McInnes Aaron N, Olsen Sarah T, Sullivan Christi R P, Cooper Dawson C, Wilson Saydra, Sonmez Ayse Irem, Albott C Sophia, Olson Stephen C, Peterson Carol B, Rittberg Barry R, Herman Alexander, Bajzer Matej, Nahas Ziad, Widge Alik S
Department of Psychiatry and Behavioral Science, University of Minnesota Twin Cities, Minneapolis, MN, USA.
Pers Med Psychiatry. 2024 Nov-Dec;47-48. doi: 10.1016/j.pmip.2024.100135. Epub 2024 Aug 22.
Repetitive transcranial magnetic stimulation (rTMS) therapy could be improved by more accurate and earlier prediction of response. Latent class mixture (LCMM) and non-linear mixed effects (NLME) modeling have been applied to model the trajectories of antidepressant response (or non-response) to TMS, but it is not known whether such models are useful in predicting clinically meaningful change in symptom severity, i.e. categorical (non)response as opposed to continuous scores.
We compared LCMM and NLME approaches to model the antidepressant response to TMS in a naturalistic sample of 238 patients receiving rTMS for treatment resistant depression, across multiple coils and protocols.

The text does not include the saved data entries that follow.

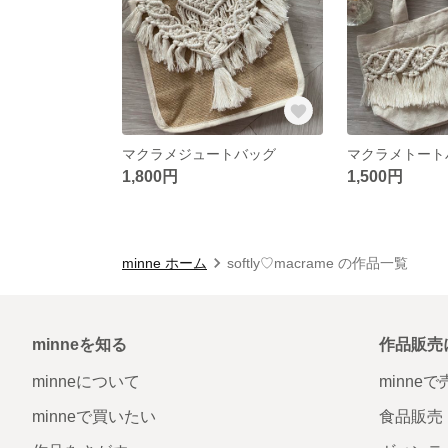
マクラメジュートバッグ
マクラメトート
1,800円
1,500円
minne ホーム
softly♡macrame の作品一覧
minneを知る
作品販売
minneについて
minne
minneで買いたい
食品販売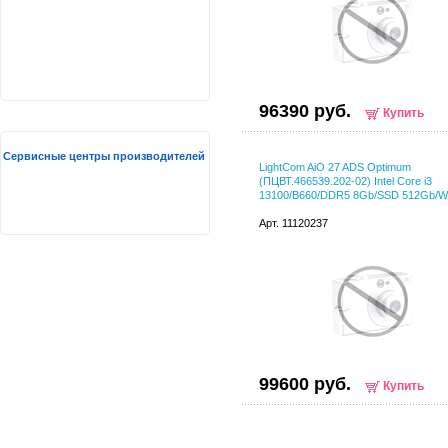
96390 руб.
Купить
Сервисные центры производителей
LightCom AiO 27 ADS Optimum
(ПЦВТ.466539.202-02) Intel Core i3
13100/B660/DDR5 8Gb/SSD 512Gb/
Арт. 11120237
99600 руб.
Купить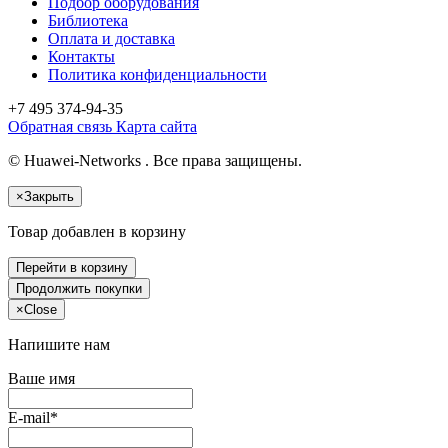
Подбор оборудования
Библиотека
Оплата и доставка
Контакты
Политика конфиденциальности
+7 495
374-94-35
Обратная связь
Карта сайта
© Huawei-Networks . Все права защищены.
×
Закрыть
Товар добавлен в корзину
Перейти в корзину
Продолжить покупки
×
Close
Напишите нам
Ваше имя
E-mail*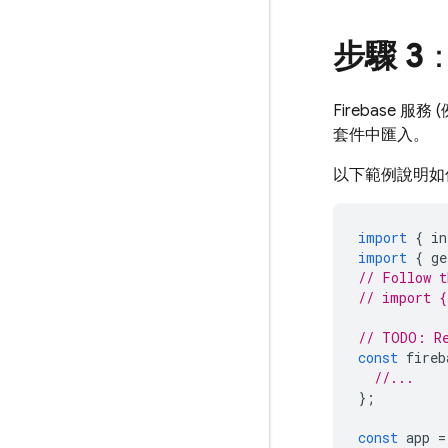
步驟 3
：
Firebase 服務
套件中匯入。
以下範例說明如
import
{
in
import
{
ge
// Follow t
// import {
// TODO: Re
const
fireb
//...
};
const
app
=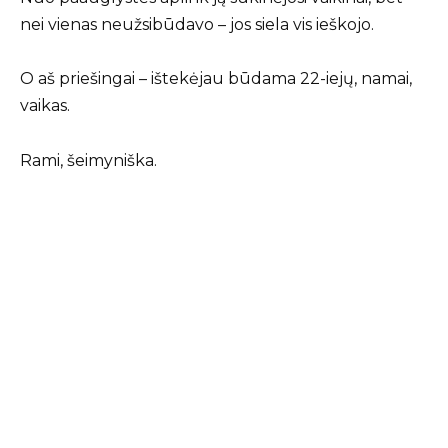
nei vienas neužsibūdavo – jos siela vis ieškojo.
O aš priešingai – ištekėjau būdama 22-iejų, namai,
vaikas.
Rami, šeimyniška.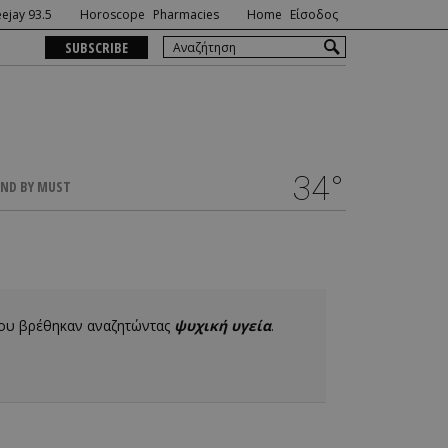
ejay 93.5
Horoscope
Pharmacies
Home
Είσοδος
SUBSCRIBE
34°
ND BY MUST
που βρέθηκαν αναζητώντας
ψυχική υγεία
.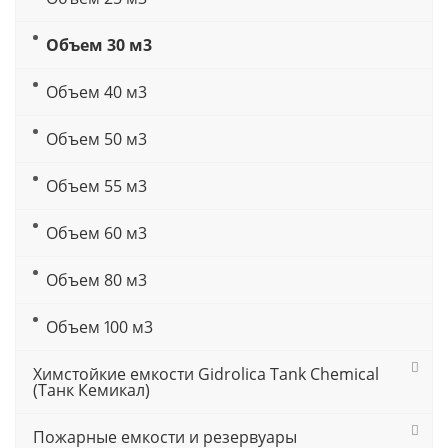
Объем 30 м3
Объем 40 м3
Объем 50 м3
Объем 55 м3
Объем 60 м3
Объем 80 м3
Объем 100 м3
Химстойкие емкости Gidrolica Tank Chemical
(Танк Кемикал)
Пожарные емкости и резервуары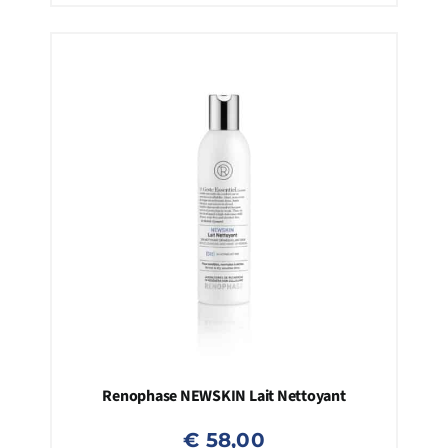
Renophase NEWSKIN Lait Nettoyant
€
58,00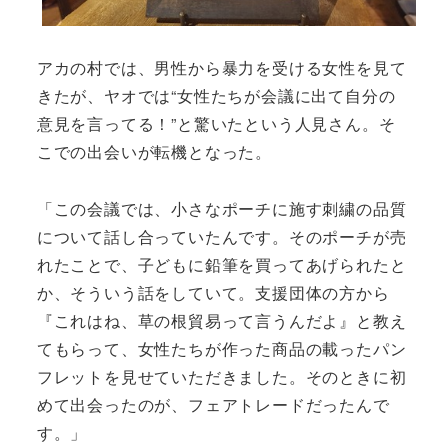
アカの村では、男性から暴力を受ける女性を見て
きたが、ヤオでは“女性たちが会議に出て自分の
意見を言ってる！”と驚いたという人見さん。そ
こでの出会いが転機となった。
「この会議では、小さなポーチに施す刺繍の品質
について話し合っていたんです。そのポーチが売
れたことで、子どもに鉛筆を買ってあげられたと
か、そういう話をしていて。支援団体の方から
『これはね、草の根貿易って言うんだよ』と教え
てもらって、女性たちが作った商品の載ったパン
フレットを見せていただきました。そのときに初
めて出会ったのが、フェアトレードだったんで
す。」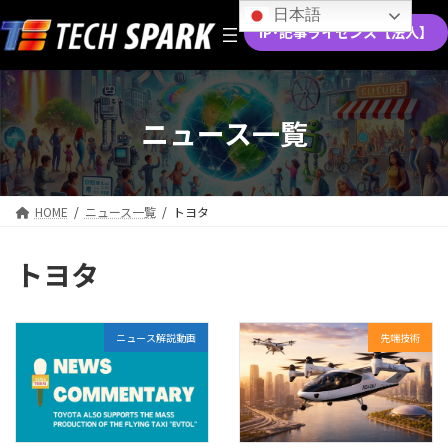
コ
ナ
日本語
ン
ビ
IP･記事ライセンス【法人】
テ
ゲ
ン
ー
ツ
シ
へ
ョ
ニュース一覧
ス
ン
キ
に
ッ
移
プ
動
HOME
ニュース一覧
トヨタ
トヨタ
ニュース解説動画
先端技術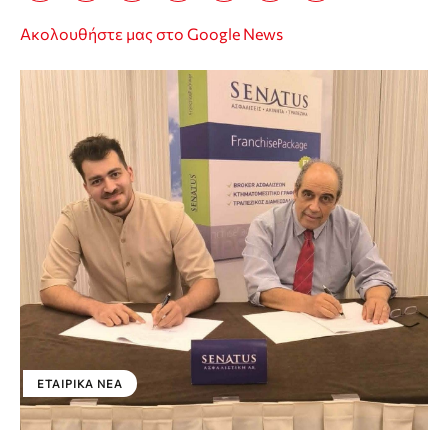
Ακολουθήστε μας στο Google News
ΕΤΑΙΡΙΚΑ ΝΕΑ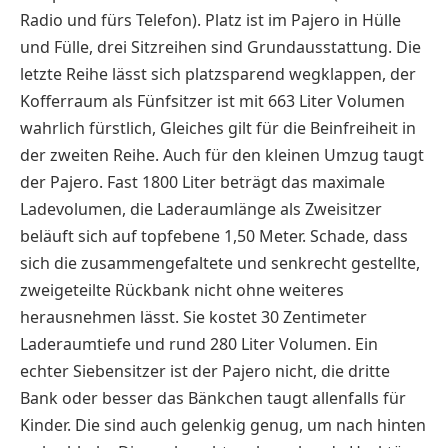
Radio und fürs Telefon). Platz ist im Pajero in Hülle
und Fülle, drei Sitzreihen sind Grundausstattung. Die
letzte Reihe lässt sich platzsparend wegklappen, der
Kofferraum als Fünfsitzer ist mit 663 Liter Volumen
wahrlich fürstlich, Gleiches gilt für die Beinfreiheit in
der zweiten Reihe. Auch für den kleinen Umzug taugt
der Pajero. Fast 1800 Liter beträgt das maximale
Ladevolumen, die Laderaumlänge als Zweisitzer
beläuft sich auf topfebene 1,50 Meter. Schade, dass
sich die zusammengefaltete und senkrecht gestellte,
zweigeteilte Rückbank nicht ohne weiteres
herausnehmen lässt. Sie kostet 30 Zentimeter
Laderaumtiefe und rund 280 Liter Volumen. Ein
echter Siebensitzer ist der Pajero nicht, die dritte
Bank oder besser das Bänkchen taugt allenfalls für
Kinder. Die sind auch gelenkig genug, um nach hinten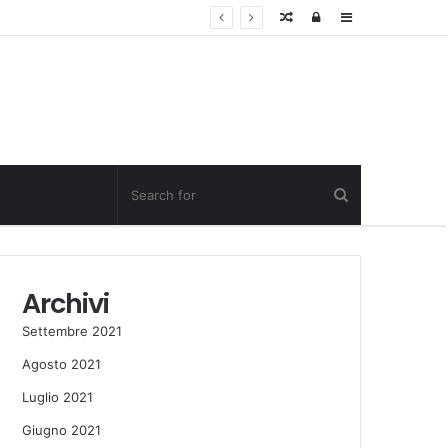
Random
Log
Sidebar
Post
in
Archivi
Settembre 2021
Agosto 2021
Luglio 2021
Giugno 2021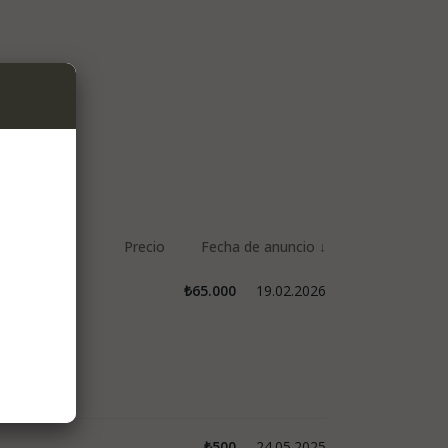
₺65.000
19.02.2026
₺500
24.05.2025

We then compared the predictive power of those models.
LCMM trajectories were influenced largely by baseline symptom severity, but baseline symptoms provided little predictive power for later antidepressant response. Rather, the optimal LCMM model was a nonlinear two-class model that accounted for baseline symptoms. This model accurately predicted patient response at 4 weeks of treatment (AUC = 0.70, 95% CI = [0.52 - 0.87]), but not before. NLME offered slightly improved predictive performance at 4 weeks of treatment (AUC = 0.76, 95% CI = [0.58 - 0.94], but likewise, not before.
In showing the predictive validity of these approaches to model response trajectories to rTMS, we provided preliminary evidence that trajectory modeling could be used to guide future treatment decisions.
重复经颅磁刺激(rTMS)疗法可通过更准确和更早地预测反应来改进。潜在类别混合(LCMM)和非线性混合效应(NLME)建模已被用于模拟TMS抗抑郁反应(或无反应)的轨迹,但尚不清楚此类模型是否有助于预测症状严重程度的临床有意义变化,即分类(无)反应而非连续分数。
我们比较了LCMM和NLME方法,以模拟238例接受rTMS治疗难治性抑郁症的患者在自然样本中的TMS抗抑郁反应,涉及多个线圈和方案。然后我们比较了这些模型的预测能力。
LCMM轨迹在很大程度上受基线症状严重程度影响,但基线症状对后期抗抑郁反应的预测能力很小。相反,最佳的LCMM模型是一个考虑基线症状的非线性两类模型。该模型准确预测了治疗4周时的患者反应(AUC = 0.70,95% CI = [0.52 - 0.87]),但在此之前不行。NLME在治疗4周时的预测性能略有提高(AUC = 0.76,95% CI = [0.58 - 0.94]),但同样在此之前不行。
通过展示这些方法对rTMS反应轨迹建模的预测有效性,我们提供了初步证据,表明轨迹建模可用于指导未来的治疗决策。